**Brief:**
Print out the entire listing verbatim.

··· Exercise materials

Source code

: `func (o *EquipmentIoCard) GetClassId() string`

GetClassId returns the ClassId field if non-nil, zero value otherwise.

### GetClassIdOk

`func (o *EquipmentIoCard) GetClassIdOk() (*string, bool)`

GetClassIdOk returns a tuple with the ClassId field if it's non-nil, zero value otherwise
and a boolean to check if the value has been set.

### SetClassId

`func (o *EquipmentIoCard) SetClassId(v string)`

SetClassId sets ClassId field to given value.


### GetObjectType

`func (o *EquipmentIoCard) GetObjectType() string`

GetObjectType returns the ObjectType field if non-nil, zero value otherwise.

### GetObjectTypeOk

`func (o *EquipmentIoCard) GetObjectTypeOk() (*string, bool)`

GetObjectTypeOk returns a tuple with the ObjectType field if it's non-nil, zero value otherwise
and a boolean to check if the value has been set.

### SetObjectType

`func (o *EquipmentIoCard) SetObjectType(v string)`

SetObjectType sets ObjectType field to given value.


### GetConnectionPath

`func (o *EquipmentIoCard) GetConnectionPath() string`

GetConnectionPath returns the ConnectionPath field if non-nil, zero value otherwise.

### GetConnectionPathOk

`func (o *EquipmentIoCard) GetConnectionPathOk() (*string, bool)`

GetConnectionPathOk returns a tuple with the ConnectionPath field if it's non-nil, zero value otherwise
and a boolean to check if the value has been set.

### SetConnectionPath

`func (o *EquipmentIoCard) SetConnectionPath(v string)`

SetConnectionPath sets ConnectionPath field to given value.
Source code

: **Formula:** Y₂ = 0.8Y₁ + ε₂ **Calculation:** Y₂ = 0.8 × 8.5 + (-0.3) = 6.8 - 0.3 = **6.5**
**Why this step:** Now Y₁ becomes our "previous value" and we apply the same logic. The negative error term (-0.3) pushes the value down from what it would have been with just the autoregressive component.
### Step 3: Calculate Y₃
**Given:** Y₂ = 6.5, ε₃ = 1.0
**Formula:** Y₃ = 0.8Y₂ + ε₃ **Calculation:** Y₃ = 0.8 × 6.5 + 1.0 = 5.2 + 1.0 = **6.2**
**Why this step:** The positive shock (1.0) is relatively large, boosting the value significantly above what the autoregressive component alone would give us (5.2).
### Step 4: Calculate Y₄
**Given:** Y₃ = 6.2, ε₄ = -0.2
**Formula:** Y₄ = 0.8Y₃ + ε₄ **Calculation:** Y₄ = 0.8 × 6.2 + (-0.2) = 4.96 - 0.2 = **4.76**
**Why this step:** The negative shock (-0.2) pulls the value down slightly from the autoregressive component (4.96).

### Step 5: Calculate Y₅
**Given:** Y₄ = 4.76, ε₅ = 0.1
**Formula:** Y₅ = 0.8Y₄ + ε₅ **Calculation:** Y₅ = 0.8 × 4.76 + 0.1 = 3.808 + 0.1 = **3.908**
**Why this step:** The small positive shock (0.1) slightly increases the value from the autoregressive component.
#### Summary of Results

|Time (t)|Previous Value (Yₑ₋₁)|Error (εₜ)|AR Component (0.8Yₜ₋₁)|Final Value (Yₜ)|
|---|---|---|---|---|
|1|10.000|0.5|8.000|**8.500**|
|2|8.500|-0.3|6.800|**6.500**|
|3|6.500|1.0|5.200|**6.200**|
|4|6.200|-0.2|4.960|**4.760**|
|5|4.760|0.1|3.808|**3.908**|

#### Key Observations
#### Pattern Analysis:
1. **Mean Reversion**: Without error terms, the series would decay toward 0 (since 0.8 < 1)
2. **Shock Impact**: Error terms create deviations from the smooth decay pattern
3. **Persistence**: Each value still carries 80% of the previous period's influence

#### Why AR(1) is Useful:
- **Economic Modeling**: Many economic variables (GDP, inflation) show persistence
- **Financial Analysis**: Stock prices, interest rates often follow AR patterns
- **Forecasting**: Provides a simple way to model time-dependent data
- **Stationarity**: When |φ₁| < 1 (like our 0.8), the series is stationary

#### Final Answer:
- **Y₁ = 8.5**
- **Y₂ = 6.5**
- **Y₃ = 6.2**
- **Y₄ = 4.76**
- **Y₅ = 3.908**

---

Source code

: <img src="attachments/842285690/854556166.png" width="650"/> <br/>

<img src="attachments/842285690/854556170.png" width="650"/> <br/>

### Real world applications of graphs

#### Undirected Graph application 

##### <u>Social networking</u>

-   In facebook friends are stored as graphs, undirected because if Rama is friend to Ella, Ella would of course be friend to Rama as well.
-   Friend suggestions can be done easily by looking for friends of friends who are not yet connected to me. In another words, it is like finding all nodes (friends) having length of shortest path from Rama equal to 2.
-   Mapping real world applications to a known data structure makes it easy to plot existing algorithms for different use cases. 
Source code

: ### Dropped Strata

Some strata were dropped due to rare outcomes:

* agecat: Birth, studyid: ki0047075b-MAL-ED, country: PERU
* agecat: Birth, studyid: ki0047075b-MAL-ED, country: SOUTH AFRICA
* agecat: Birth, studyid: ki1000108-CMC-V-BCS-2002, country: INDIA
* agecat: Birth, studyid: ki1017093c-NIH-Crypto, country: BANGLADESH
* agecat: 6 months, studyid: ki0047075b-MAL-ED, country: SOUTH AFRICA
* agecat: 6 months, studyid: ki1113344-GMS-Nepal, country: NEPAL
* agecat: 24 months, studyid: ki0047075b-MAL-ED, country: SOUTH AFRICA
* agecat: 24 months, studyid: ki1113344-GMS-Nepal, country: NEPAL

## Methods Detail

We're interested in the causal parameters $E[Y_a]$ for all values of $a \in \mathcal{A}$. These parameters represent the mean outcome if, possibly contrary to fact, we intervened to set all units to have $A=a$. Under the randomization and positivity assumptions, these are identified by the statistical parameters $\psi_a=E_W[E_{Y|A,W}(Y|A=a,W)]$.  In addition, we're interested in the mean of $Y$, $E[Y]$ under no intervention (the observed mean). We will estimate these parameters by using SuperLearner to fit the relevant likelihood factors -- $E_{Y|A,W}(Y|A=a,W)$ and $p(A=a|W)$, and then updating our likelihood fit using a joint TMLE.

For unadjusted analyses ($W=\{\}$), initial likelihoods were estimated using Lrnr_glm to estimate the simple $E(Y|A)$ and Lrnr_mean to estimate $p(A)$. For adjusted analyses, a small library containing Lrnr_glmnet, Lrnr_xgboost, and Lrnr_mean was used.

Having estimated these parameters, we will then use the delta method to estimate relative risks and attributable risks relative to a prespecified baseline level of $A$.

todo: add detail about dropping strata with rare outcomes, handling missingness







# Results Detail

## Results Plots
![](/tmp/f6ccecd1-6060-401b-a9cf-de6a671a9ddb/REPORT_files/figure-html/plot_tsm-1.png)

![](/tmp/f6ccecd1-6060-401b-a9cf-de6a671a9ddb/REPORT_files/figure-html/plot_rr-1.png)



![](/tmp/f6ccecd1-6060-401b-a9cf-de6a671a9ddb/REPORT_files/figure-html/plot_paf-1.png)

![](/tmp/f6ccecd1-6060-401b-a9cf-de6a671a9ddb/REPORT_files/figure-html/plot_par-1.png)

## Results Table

······

**Output of the exercise:**
Source code

: `func (o *EquipmentIoCard) GetClassId() string`

GetClassId returns the ClassId field if non-nil, zero value otherwise.

### GetClassIdOk

`func (o *EquipmentIoCard) GetClassIdOk() (*string, bool)`

GetClassIdOk returns a tuple with the ClassId field if it's non-nil, zero value otherwise
and a boolean to check if the value has been set.

### SetClassId

`func (o *EquipmentIoCard) SetClassId(v string)`

SetClassId sets ClassId field to given value.


### GetObjectType

`func (o *EquipmentIoCard) GetObjectType() string`

GetObjectType returns the ObjectType field if non-nil, zero value otherwise.

### GetObjectTypeOk

`func (o *EquipmentIoCard) GetObjectTypeOk() (*string, bool)`

GetObjectTypeOk returns a tuple with the ObjectType field if it's non-nil, zero value otherwise
and a boolean to check if the value has been set.

### SetObjectType

`func (o *EquipmentIoCard) SetObjectType(v string)`

SetObjectType sets ObjectType field to given value.


### GetConnectionPath

`func (o *EquipmentIoCard) GetConnectionPath() string`

GetConnectionPath returns the ConnectionPath field if non-nil, zero value otherwise.

### GetConnectionPathOk

`func (o *EquipmentIoCard) GetConnectionPathOk() (*string, bool)`

GetConnectionPathOk returns a tuple with the ConnectionPath field if it's non-nil, zero value otherwise
and a boolean to check if the value has been set.

### SetConnectionPath

`func (o *EquipmentIoCard) SetConnectionPath(v string)`

SetConnectionPath sets ConnectionPath field to given value.
Source code

: **Formula:** Y₂ = 0.8Y₁ + ε₂ **Calculation:** Y₂ = 0.8 × 8.5 + (-0.3) = 6.8 - 0.3 = **6.5**
**Why this step:** Now Y₁ becomes our "previous value" and we apply the same logic. The negative error term (-0.3) pushes the value down from what it would have been with just the autoregressive component.
### Step 3: Calculate Y₃
**Given:** Y₂ = 6.5, ε₃ = 1.0
**Formula:** Y₃ = 0.8Y₂ + ε₃ **Calculation:** Y₃ = 0.8 × 6.5 + 1.0 = 5.2 + 1.0 = **6.2**
**Why this step:** The positive shock (1.0) is relatively large, boosting the value significantly above what the autoregressive component alone would give us (5.2).
### Step 4: Calculate Y₄
**Given:** Y₃ = 6.2, ε₄ = -0.2
**Formula:** Y₄ = 0.8Y₃ + ε₄ **Calculation:** Y₄ = 0.8 × 6.2 + (-0.2) = 4.96 - 0.2 = **4.76**
**Why this step:** The negative shock (-0.2) pulls the value down slightly from the autoregressive component (4.96).

### Step 5: Calculate Y₅
**Given:** Y₄ = 4.76, ε₅ = 0.1
**Formula:** Y₅ = 0.8Y₄ + ε₅ **Calculation:** Y₅ = 0.8 × 4.76 + 0.1 = 3.808 + 0.1 = **3.908**
**Why this step:** The small positive shock (0.1) slightly increases the value from the autoregressive component.
#### Summary of Results

|Time (t)|Previous Value (Yₑ₋₁)|Error (εₜ)|AR Component (0.8Yₜ₋₁)|Final Value (Yₜ)|
|---|---|---|---|---|
|1|10.000|0.5|8.000|**8.500**|
|2|8.500|-0.3|6.800|**6.500**|
|3|6.500|1.0|5.200|**6.200**|
|4|6.200|-0.2|4.960|**4.760**|
|5|4.760|0.1|3.808|**3.908**|

#### Key Observations
#### Pattern Analysis:
1. **Mean Reversion**: Without error terms, the series would decay toward 0 (since 0.8 < 1)
2. **Shock Impact**: Error terms create deviations from the smooth decay pattern
3. **Persistence**: Each value still carries 80% of the previous period's influence

#### Why AR(1) is Useful:
- **Economic Modeling**: Many economic variables (GDP, inflation) show persistence
- **Financial Analysis**: Stock prices, interest rates often follow AR patterns
- **Forecasting**: Provides a simple way to model time-dependent data
- **Stationarity**: When |φ₁| < 1 (like our 0.8), the series is stationary

#### Final Answer:
- **Y₁ = 8.5**
- **Y₂ = 6.5**
- **Y₃ = 6.2**
- **Y₄ = 4.76**
- **Y₅ = 3.908**

---

Source code

: <img src="attachments/842285690/854556166.png" width="650"/> <br/>

<img src="attachments/842285690/854556170.png" width="650"/> <br/>

### Real world applications of graphs

#### Undirected Graph application 

##### <u>Social networking</u>

-   In facebook friends are stored as graphs, undirected because if Rama is friend to Ella, Ella would of course be friend to Rama as well.
-   Friend suggestions can be done easily by looking for friends of friends who are not yet connected to me. In another words, it is like finding all nodes (friends) having length of shortest path from Rama equal to 2.
-   Mapping real world applications to a known data structure makes it easy to plot existing algorithms for different use cases. 
Source code

: ### Dropped Strata

Some strata were dropped due to rare outcomes:

* agecat: Birth, studyid: ki0047075b-MAL-ED, country: PERU
* agecat: Birth, studyid: ki0047075b-MAL-ED, country: SOUTH AFRICA
* agecat: Birth, studyid: ki1000108-CMC-V-BCS-2002, country: INDIA
* agecat: Birth, studyid: ki1017093c-NIH-Crypto, country: BANGLADESH
* agecat: 6 months, studyid: ki0047075b-MAL-ED, country: SOUTH AFRICA
* agecat: 6 months, studyid: ki1113344-GMS-Nepal, country: NEPAL
* agecat: 24 months, studyid: ki0047075b-MAL-ED, country: SOUTH AFRICA
* agecat: 24 months, studyid: ki1113344-GMS-Nepal, country: NEPAL

## Methods Detail

We're interested in the causal parameters $E[Y_a]$ for all values of $a \in \mathcal{A}$. These parameters represent the mean outcome if, possibly contrary to fact, we intervened to set all units to have $A=a$. Under the randomization and positivity assumptions, these are identified by the statistical parameters $\psi_a=E_W[E_{Y|A,W}(Y|A=a,W)]$.  In addition, we're interested in the mean of $Y$, $E[Y]$ under no intervention (the observed mean). We will estimate these parameters by using SuperLearner to fit the relevant likelihood factors -- $E_{Y|A,W}(Y|A=a,W)$ and $p(A=a|W)$, and then updating our likelihood fit using a joint TMLE.

For unadjusted analyses ($W=\{\}$), initial likelihoods were estimated using Lrnr_glm to estimate the simple $E(Y|A)$ and Lrnr_mean to estimate $p(A)$. For adjusted analyses, a small library containing Lrnr_glmnet, Lrnr_xgboost, and Lrnr_mean was used.

Having estimated these parameters, we will then use the delta method to estimate relative risks and attributable risks relative to a prespecified baseline level of $A$.

todo: add detail about dropping strata with rare outcomes, handling missingness







# Results Detail

## Results Plots
![](/tmp/f6ccecd1-6060-401b-a9cf-de6a671a9ddb/REPORT_files/figure-html/plot_tsm-1.png)

![](/tmp/f6ccecd1-6060-401b-a9cf-de6a671a9ddb/REPORT_files/figure-html/plot_rr-1.png)



![](/tmp/f6ccecd1-6060-401b-a9cf-de6a671a9ddb/REPORT_files/figure-html/plot_paf-1.png)

![](/tmp/f6ccecd1-6060-401b-a9cf-de6a671a9ddb/REPORT_files/figure-html/plot_par-1.png)

## Results Table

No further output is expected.